Ci incontriamo la sera in tram, stanchi, spesso con dei sacchetti di plastica in mano col cibo d’asporto che abbiamo preso nei ristorantini di Via Sacchi; c’è tutta una strada con diversi locali latini, un ristorante colombiano, due peruviani e uno cileno. Veniamo tutti da paesi diversi ma per qualche ragione, qua sembra che diventiamo tutti di un unico posto.
C’è Wilmar il ragazzo peruviano, fa l’operaio specializzato e parla quasi senza accento, c’è Caterina, ecuadoriana, si paga gli studi universitari lavorando come cameriera in un bar colombiano, ci siamo io e mio figlio che ci arrabattiamo come meglio possiamo; c’è mia madre che quando la signora del ricettario non è a casa, si cucina le sue ricette tradizionali e le accompagna a un calice di vino rosso piemontese.
L’altro giorno C. la figlia di un’altra coppia di signori dove lavoro mi ha accompagnata in macchina fino a casa, abbiamo parlato molto e mi ha detto che sognava di andarsene via dall’Italia. Parlava di quelli che comandano, mi ha raccontato moltissime storie che non conoscevo di questo paese, parlava con rabbia. Io quella rabbia la sento spesso al telegiornale, la riconosco bene sia in un senso che nell’altro. Noto lo sguardo di disprezzo della signora del panificio di Corso Umberto e il tono di voce diverso che usa con me. La mia amica ecuadoriana è un’eccellenza all’università eppure il suo professore la chiama Carmencita perché dice che tanto là vi chiamate più o meno tutte così, sghignazza, ma anche lui è pieno di rabbia.
I ragazzi che ogni tanto vengono a trovarci mentre facciamo la coda fuori dalla questura per i soliti giri di documenti ci parlano in maniera decisa e forte, ci danno sempre dei fogli per assistere alle assemblee dove ci saranno altri ragazzi come loro, urlanti e arrabbiati; ci invitano a reagire, a manifestare.
Io a C. ho detto che non voglio andarmene invece. Mio figlio è nato qua e a 18 anni gli daranno formalmente un documento; io intanto prendo il taxi da sola, anche la sera, ho un buon pediatra, aspetto i miei documenti, organizzo gite in Liguria al mare, lavoro.
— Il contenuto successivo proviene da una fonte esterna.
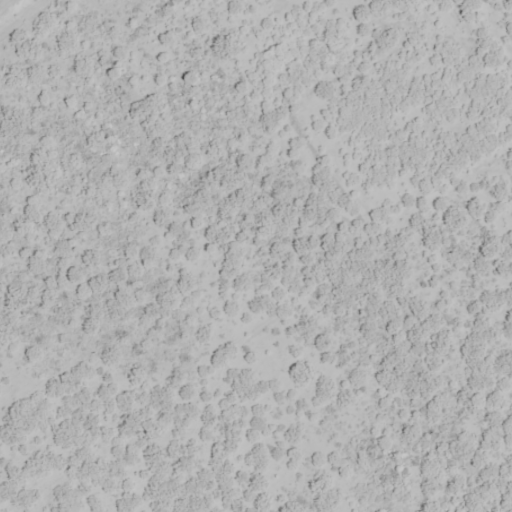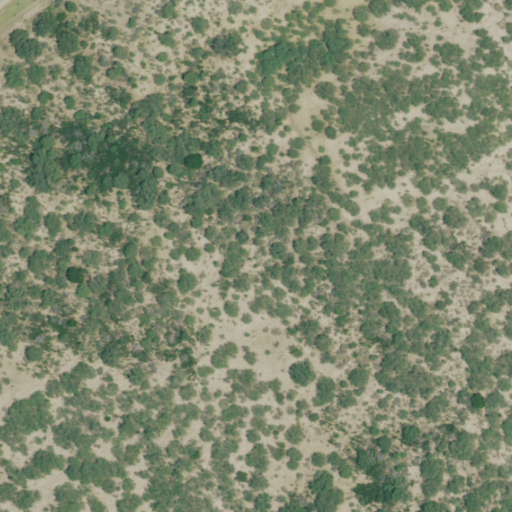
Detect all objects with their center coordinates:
road: (3, 2)
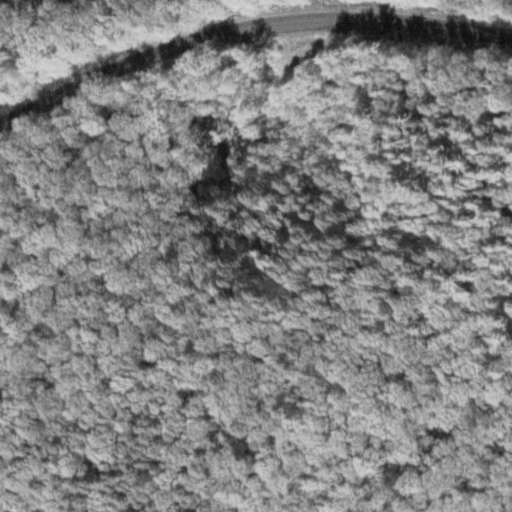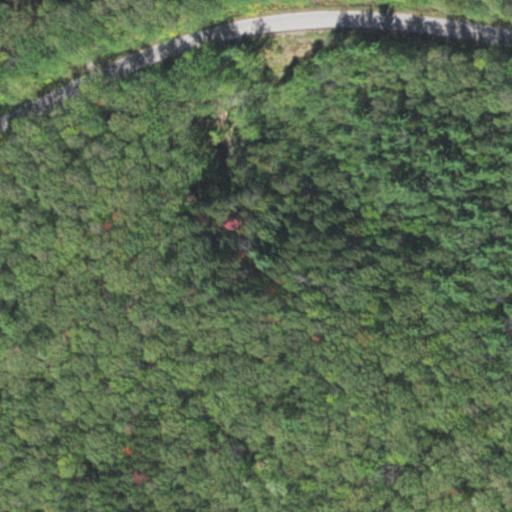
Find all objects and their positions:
road: (247, 31)
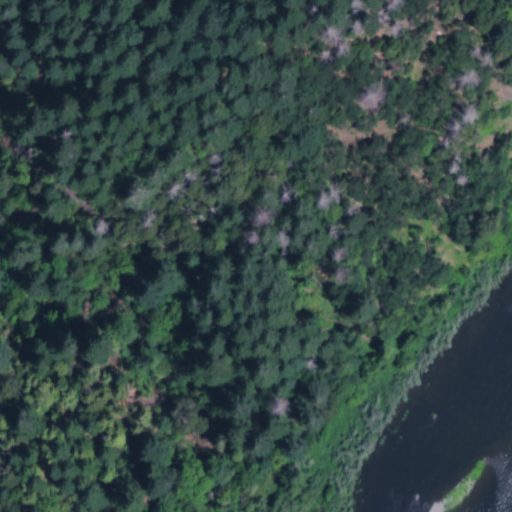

Non me ne faccio niente delle occhiatacce e delle assemblee.
Mi piace l’odore del vino piemontese e accompagnarlo ai miei piatti colombiani. La musica di Carlos Vives nelle cuffie mentre aspetto il tram, scende la pioggia e le mie scarpe sono bagnate.
I miei polmoni sono abituati alla fatica e torneranno in cordigliera, quando sarà il momento.